In WDCS138 'Statues Galore' Scrooge and a Maharajah are competing building the best statues of Duckburg's founder, Cornelius Coot. Soon the statues are flooding the city.
A woman took offense to the money contest and Barks later commented on her objections: I don't blame that woman for writing a letter saying that she thought it was a gross misuse of money to build these enormous statues all crusted with diamonds when there were so many things that could have been done with that money, like building hospitals and schools and better jails.
I wrote back to the office telling them that the woman missed the point entirely. The money that had been spent on those statues had bought labor and materials and had all gone into circulation, much better than if it had continued lying in the Maharajah's money bin or in Uncle Scrooge's Money Bin. It had created a tremendous amount of work, for jewelers and goldsmiths and concrete men and hydraulics experts. Everybody had a job out of that, so the money hadn't been wasted at all.



  Amusing titbits

Barks used both vignettes and written dialogue to underline the points he was making about economics.

Sometimes he used graphic puns for no other reason than to amuse. Especially in the Money Bin we have been presented to his personal renderings of the terms Cold Cash and Fast Buck, and, of course, he also invented similar terms such as Cool Cash and Slow Buck.

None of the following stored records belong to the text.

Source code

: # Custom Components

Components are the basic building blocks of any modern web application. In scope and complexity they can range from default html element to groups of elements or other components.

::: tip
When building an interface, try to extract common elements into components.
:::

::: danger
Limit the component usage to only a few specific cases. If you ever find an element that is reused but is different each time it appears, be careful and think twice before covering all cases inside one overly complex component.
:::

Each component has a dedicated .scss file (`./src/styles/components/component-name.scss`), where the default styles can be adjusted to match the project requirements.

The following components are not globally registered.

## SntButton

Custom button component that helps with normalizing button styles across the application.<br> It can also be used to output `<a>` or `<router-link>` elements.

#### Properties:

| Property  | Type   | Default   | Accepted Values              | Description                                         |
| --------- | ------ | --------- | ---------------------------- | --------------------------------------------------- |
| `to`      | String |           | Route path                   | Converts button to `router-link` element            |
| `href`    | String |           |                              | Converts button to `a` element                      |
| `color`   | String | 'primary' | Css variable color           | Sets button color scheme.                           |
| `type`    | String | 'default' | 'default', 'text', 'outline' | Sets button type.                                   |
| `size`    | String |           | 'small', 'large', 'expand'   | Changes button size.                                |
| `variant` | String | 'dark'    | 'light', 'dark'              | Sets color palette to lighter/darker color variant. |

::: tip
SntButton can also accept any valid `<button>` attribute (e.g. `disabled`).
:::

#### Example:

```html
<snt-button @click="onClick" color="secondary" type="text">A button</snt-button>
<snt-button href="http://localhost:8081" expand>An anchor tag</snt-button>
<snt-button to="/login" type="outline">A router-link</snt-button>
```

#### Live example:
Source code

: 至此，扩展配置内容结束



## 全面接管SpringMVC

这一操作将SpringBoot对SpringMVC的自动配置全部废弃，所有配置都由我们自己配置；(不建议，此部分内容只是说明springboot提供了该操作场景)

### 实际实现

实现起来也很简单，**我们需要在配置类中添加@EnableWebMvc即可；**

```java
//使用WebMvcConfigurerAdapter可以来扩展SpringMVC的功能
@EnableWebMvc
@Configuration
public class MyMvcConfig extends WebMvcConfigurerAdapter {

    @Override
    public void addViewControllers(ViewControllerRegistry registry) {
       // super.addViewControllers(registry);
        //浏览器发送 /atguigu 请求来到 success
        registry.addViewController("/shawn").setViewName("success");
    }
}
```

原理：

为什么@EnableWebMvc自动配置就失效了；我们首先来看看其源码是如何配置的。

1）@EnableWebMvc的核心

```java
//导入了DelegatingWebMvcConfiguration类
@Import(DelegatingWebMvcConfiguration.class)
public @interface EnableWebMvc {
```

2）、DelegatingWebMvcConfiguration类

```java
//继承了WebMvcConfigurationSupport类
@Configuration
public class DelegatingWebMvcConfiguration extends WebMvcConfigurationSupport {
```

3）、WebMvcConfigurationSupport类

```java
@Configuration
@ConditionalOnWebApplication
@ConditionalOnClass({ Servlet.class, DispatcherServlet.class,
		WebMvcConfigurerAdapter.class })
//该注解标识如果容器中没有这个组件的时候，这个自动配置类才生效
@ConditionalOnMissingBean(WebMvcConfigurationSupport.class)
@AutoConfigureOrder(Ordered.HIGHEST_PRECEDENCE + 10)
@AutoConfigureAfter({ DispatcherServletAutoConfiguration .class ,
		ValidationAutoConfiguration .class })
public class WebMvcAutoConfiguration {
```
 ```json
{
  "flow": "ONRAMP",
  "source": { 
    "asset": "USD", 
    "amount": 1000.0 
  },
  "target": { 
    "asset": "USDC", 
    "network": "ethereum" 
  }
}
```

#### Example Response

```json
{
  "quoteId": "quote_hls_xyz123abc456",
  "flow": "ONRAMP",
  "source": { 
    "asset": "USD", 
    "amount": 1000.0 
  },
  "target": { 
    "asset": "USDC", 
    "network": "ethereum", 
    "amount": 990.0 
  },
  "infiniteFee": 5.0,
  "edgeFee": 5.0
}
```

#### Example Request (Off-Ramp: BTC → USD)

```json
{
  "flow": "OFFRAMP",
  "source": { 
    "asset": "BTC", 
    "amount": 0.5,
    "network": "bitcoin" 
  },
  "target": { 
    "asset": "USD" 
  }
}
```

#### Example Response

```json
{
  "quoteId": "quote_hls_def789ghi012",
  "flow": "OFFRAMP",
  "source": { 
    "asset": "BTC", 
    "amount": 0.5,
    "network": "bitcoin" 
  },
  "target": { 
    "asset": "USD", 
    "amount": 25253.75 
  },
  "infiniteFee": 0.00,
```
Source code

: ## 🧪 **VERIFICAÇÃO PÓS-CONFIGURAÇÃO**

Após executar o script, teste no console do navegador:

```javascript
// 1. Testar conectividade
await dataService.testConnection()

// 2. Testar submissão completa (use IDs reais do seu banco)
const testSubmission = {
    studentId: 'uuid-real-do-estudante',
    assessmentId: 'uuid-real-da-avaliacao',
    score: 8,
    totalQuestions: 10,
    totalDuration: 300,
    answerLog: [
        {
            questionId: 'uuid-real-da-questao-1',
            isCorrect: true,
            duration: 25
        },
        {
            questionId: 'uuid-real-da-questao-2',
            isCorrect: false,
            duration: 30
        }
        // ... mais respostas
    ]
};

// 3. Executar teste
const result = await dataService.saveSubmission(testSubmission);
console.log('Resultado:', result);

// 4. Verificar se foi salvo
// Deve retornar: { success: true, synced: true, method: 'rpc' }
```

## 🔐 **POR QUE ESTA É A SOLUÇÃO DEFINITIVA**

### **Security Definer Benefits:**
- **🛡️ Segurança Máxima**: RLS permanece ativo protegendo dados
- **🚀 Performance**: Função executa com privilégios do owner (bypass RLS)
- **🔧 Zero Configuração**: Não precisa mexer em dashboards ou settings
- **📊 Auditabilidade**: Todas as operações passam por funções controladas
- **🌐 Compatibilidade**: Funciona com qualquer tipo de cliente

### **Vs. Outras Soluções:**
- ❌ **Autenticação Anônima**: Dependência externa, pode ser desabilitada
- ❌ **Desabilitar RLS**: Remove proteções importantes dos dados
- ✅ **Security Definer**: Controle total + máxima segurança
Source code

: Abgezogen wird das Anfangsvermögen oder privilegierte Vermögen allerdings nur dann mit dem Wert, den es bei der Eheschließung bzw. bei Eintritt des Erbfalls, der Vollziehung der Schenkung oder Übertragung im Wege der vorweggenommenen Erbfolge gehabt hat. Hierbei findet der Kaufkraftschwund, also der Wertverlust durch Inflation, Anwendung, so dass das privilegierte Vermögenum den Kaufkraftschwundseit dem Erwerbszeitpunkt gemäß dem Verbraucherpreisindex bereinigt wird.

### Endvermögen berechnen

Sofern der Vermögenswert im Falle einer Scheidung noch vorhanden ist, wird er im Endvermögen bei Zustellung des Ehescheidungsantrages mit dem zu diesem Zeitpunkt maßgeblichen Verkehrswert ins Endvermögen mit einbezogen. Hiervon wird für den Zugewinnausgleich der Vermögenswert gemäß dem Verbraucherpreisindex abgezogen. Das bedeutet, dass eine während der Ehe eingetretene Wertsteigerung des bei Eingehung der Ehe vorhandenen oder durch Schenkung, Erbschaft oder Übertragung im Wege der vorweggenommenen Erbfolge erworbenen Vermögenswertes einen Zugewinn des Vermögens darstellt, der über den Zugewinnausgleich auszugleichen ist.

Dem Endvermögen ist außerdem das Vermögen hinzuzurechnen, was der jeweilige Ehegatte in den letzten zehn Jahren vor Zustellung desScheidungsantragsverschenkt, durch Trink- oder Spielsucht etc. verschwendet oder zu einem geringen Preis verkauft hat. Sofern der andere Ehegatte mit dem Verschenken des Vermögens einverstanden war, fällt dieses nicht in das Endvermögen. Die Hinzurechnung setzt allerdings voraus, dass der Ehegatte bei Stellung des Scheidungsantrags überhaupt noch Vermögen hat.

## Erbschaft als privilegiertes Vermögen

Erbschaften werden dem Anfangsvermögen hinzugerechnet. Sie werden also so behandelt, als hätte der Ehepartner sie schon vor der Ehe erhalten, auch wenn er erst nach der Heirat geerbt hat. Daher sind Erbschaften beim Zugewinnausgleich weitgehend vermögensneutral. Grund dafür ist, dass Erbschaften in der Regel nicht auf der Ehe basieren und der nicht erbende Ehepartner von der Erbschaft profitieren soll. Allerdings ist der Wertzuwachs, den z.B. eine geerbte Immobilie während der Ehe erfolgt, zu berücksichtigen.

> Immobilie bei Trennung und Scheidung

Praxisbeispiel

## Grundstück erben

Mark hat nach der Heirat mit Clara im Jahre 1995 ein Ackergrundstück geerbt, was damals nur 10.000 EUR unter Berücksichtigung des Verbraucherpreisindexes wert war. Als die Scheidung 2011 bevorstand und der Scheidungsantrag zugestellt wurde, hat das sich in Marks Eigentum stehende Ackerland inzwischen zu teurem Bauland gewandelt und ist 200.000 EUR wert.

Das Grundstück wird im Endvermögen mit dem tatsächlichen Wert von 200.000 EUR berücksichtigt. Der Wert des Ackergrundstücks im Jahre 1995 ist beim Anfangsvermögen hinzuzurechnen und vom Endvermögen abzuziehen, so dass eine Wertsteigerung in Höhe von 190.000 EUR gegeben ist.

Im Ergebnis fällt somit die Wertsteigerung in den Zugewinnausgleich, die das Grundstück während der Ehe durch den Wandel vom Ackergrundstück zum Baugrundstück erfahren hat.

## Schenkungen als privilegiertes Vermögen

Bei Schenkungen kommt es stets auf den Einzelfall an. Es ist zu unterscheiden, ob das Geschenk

Several times Scrooge has tried to make Donald understand the blessings of being rich. In U$15 The Second Richest Duck Donald has his heart set on buying an ice-cream soda, but Scrooge intervenes: You should never put your stomach ahead of your purse, my boy! Invest that two-bits, and it will become fifty cents at compound interest. Pennies saved today are dollars in your pocket tomorrow! But the lesson is wasted on Donald - he still wants his soda...
A funny - but backwards - commentary on basic economics was offered in FC0147 Volcano Valley where Pablo revealed his talents for saving: I discovered that eef we siestaed two hours instead of one hour, we could skip a whole hour of work. Ain't that the truth?



  The economist of economists

Undoubtedly, Scrooge is seen as the economist in the stories. His whole world revolves around money he has stored in the Money Bin and he has earned every cent he owns by hard toil. As he grumbles in FC386 Only a Poor Old Man: I made it by being tougher than the toughies, and smarter than the smarties. One can hardly resist adding to the proclamation by saying: ...and stingier than the stingiest...
For Scrooge every bit counts - and rightly so. Just think of the importance of a bit of useless string in U$15 The Second Richest Duck!

You may wonder why such an impressive economist keeps his money in a money bin where it does not accumulate any bank interest. The reason being that all banks in the country are already filled to the brim with Scrooge's money and they refuse to accept any more. Some problem for an economist, eh?